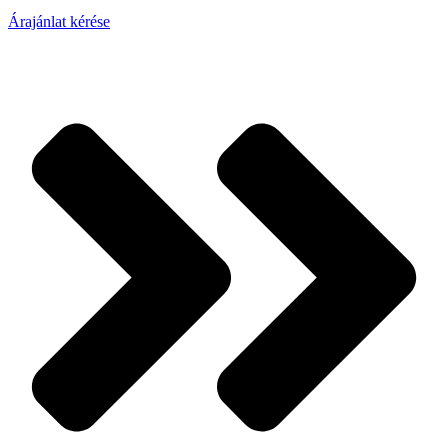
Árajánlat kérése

==

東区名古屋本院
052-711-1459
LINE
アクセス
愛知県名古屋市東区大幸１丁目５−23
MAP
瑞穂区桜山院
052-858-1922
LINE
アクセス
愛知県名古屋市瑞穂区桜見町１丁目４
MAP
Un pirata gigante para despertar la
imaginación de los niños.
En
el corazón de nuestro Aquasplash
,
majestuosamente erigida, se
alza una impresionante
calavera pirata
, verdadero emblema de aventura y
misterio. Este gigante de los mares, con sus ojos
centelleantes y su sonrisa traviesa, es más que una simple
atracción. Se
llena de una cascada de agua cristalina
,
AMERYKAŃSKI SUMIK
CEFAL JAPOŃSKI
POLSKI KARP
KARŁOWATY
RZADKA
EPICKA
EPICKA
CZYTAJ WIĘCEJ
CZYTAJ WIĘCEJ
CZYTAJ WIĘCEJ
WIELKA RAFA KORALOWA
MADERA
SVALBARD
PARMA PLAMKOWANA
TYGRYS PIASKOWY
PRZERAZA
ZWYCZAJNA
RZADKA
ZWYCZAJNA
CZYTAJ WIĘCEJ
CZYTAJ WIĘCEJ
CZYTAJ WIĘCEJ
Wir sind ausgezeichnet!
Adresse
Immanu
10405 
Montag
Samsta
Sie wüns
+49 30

--

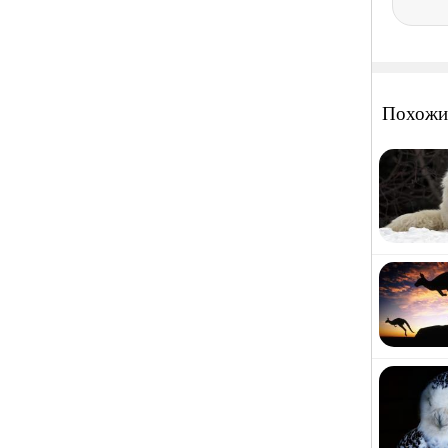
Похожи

## WORK ITEM
Please pick out every line of the data above that contains the word "gigante", and copy each line in full.

## RESULT OF THIS TASK
Un pirata gigante para despertar la
misterio. Este gigante de los mares, con sus ojos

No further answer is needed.